EDIT: Heroin example: sorry for any confusion
you are having surgery tomorrow. There’s a 50% chance that (a) you will wake up with no regard for former interests and relationships, and hopelessly addicted to heroin. There’s a 50% chance that (b) you will wake up with no major change to your personality. You know that in (a) you’ll be really happy if you come home from surgery to a pile full of heroin. And in (b) if you come home and remember that you wasted your life savings on heroin, you will only be mildly upset.
In order to maximize the expected utility of the guy who’s going to come out of surgery, you should go out and buy all of the heroin you can (and maybe pay someone to prevent you from ODing). But it’s by no means clear that you rationally ought to do this. You are trying to maximize your utility. Insofar as you question whether or not the heroin addict in (a) counts as yourself, you should minimize the importance of his fate in your expected utility calculation. Standing here today, I don’t care what that guy’s life is like, even if it is my physical body. I would rather make the utility of myself in (b) slightly higher, even at the risk of making the utility of the person in (a) significantly lower.

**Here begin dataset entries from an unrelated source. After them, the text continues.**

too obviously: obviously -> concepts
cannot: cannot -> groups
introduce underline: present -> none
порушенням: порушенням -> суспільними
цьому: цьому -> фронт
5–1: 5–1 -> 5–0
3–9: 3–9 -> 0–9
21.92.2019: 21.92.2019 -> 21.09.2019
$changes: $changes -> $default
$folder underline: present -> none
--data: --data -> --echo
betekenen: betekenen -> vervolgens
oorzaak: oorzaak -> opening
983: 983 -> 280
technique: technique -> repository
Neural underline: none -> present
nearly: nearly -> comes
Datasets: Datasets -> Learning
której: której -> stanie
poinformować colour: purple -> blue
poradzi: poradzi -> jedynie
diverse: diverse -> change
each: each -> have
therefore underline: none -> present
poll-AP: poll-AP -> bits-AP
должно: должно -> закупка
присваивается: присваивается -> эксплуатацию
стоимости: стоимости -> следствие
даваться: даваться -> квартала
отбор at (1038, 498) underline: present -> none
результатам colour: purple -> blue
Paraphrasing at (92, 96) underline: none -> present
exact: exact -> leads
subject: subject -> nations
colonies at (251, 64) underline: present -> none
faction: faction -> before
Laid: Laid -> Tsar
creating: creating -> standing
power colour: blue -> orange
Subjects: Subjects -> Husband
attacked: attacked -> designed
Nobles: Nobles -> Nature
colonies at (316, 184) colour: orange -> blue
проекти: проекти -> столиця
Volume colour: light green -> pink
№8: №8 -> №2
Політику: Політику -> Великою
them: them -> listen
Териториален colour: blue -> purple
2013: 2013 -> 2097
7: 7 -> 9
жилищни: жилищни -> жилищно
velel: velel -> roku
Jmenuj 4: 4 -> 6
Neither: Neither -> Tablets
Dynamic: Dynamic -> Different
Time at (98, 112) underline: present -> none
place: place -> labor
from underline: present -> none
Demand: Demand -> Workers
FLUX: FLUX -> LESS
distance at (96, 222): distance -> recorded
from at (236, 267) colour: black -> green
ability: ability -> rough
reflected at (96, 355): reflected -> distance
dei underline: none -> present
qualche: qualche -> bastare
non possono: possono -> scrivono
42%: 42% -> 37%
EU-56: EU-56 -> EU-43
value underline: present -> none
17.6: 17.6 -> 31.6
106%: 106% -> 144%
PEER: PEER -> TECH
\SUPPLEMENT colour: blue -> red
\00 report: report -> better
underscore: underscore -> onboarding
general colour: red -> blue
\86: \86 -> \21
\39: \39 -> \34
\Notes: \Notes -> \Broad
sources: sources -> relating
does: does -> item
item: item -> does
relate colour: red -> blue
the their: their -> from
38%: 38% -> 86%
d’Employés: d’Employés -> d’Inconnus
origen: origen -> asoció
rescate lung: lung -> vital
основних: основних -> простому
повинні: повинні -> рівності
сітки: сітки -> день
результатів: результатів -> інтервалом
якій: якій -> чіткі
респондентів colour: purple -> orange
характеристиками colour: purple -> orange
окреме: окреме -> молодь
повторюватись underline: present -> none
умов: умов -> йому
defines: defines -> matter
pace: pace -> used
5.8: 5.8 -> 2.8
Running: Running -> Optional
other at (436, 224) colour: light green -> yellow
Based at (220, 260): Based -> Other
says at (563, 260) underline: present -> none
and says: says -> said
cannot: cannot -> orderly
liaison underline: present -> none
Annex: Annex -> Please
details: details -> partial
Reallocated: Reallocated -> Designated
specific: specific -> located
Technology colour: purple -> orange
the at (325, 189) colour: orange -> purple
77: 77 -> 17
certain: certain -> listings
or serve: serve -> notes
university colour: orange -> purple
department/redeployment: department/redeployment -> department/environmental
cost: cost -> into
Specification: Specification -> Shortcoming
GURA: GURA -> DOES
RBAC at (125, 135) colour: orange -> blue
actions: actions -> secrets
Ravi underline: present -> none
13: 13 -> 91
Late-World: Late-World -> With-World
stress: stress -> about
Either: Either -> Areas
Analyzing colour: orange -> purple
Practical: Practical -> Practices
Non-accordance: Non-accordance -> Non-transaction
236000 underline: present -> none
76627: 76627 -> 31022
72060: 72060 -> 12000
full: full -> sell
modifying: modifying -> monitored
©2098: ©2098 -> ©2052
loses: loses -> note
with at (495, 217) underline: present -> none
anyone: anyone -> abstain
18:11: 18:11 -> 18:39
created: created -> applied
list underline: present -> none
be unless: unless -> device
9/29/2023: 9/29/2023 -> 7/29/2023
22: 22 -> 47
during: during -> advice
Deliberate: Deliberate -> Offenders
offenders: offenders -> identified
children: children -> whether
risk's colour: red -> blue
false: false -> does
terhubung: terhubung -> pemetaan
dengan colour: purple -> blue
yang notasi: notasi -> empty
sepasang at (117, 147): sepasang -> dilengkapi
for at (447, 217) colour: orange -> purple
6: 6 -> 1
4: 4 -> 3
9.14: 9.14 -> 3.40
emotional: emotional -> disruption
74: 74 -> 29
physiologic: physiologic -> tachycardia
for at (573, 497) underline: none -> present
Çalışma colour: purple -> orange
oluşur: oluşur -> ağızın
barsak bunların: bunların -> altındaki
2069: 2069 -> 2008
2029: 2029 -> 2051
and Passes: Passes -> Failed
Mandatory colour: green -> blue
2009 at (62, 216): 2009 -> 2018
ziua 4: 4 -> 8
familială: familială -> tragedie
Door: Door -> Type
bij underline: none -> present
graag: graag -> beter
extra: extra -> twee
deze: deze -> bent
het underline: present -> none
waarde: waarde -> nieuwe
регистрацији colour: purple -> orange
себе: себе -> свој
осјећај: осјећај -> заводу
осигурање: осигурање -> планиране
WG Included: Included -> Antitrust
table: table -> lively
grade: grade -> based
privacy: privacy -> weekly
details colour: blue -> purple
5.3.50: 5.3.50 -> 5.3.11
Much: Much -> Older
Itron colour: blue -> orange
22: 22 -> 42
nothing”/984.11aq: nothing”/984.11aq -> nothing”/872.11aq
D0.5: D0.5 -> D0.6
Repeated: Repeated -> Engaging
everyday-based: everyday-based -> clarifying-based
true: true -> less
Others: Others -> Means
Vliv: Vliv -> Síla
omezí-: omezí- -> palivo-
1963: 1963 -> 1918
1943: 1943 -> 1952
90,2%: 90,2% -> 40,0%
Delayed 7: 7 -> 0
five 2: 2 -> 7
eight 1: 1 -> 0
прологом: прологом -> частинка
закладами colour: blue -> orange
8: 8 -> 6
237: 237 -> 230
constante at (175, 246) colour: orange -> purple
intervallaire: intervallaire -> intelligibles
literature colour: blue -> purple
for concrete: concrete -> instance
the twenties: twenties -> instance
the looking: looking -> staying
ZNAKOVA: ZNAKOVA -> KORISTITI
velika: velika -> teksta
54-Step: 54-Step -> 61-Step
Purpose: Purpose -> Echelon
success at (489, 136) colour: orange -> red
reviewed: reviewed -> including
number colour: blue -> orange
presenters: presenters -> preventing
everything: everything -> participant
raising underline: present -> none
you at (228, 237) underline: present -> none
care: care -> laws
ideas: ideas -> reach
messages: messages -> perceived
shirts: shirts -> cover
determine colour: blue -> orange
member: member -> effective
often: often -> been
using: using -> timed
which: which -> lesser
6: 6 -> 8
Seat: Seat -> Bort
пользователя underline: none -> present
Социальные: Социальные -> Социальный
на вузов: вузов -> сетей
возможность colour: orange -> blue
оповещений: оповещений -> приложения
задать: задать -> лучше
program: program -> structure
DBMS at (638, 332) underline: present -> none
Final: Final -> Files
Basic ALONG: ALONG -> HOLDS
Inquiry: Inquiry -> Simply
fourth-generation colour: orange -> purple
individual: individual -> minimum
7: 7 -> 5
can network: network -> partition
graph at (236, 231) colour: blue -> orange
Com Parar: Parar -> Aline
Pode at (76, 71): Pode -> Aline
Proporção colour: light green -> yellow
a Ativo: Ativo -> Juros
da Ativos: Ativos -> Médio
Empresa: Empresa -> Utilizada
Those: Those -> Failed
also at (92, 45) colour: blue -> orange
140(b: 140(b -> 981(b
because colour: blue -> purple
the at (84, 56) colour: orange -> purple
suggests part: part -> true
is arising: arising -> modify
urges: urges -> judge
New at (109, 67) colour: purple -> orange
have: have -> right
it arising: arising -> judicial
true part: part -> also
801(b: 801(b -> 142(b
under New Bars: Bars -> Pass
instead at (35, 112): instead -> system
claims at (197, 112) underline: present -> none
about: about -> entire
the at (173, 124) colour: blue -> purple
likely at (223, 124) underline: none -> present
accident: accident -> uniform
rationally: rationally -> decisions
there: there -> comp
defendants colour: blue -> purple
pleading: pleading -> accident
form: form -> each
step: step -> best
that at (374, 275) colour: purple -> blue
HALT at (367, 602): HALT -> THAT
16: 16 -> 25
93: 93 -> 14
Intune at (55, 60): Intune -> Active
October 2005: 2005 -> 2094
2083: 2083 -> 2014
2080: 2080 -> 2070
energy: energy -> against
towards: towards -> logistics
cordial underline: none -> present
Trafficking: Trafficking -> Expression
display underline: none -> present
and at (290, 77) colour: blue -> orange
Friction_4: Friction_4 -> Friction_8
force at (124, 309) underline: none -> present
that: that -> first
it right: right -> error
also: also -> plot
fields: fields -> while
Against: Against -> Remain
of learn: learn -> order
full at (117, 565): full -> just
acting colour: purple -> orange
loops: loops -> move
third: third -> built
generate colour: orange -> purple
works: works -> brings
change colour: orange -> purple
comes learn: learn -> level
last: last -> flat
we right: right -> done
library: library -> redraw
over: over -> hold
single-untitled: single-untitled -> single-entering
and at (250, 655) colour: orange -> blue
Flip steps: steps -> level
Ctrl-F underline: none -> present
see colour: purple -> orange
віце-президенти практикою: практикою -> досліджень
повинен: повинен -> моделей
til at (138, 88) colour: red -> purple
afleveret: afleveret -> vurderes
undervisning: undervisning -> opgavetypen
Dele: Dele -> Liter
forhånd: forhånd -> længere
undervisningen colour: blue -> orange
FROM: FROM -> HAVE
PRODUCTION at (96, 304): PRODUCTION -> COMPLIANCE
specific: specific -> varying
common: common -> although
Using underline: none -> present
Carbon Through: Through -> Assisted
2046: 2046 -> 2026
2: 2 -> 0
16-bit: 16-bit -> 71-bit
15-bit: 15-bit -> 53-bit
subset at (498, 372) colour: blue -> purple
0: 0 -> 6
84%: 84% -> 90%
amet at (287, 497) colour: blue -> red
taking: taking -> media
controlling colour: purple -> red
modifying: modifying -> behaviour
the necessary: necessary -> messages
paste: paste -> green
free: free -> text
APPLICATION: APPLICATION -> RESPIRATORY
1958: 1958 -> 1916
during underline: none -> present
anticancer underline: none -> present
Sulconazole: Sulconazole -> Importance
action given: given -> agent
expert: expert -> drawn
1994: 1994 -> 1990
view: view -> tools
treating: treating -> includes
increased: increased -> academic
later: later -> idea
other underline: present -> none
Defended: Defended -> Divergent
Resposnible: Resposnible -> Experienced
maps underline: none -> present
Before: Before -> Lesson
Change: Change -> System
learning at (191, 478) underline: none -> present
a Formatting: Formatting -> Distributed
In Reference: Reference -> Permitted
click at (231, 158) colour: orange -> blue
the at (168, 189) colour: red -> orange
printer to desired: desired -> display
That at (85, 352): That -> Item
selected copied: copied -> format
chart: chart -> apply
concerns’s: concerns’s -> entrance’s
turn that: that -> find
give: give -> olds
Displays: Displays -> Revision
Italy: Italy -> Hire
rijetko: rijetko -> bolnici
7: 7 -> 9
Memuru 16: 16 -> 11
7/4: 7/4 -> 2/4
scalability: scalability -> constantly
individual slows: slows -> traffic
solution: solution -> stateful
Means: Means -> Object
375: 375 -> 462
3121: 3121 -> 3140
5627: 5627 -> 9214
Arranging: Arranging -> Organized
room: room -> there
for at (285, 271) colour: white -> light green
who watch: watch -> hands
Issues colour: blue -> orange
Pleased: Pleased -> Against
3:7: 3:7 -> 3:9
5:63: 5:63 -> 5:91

Mostly true, but Newcomb-like problems can muddy this distinction.
No, it can’t. If the same utility function can “evolve over time”, it’s got type (Time → Outcome → Utilons), but a utility function just has type (Outcome → Utilons).
Agreed. The same principle applies to the utility of future selves.
No, it really doesn’t. John age 18 has a utility function that involves John age 18 + 1 second, who probably has a similar utility function. Flipping the light grants both of them utility.
I don’t see how this follows. The importance of the heroin addict in my expected utility calculation reflects my values. Identity is (possibly) just another factor to consider, but it has no intrinsic special privilege.
That may be, but your use of the word “utility” here is confusing the issue. The statement “I would rather” is your utility function. When you speak of “making the utiity of (b) slightly higher”, then I think you can only be doing so because “he agrees with me on most everything, so I’m actually just directly increasing my own utility” or because “I’m arbitrarily dedicating X% of my utility function to his values, whatever they are”.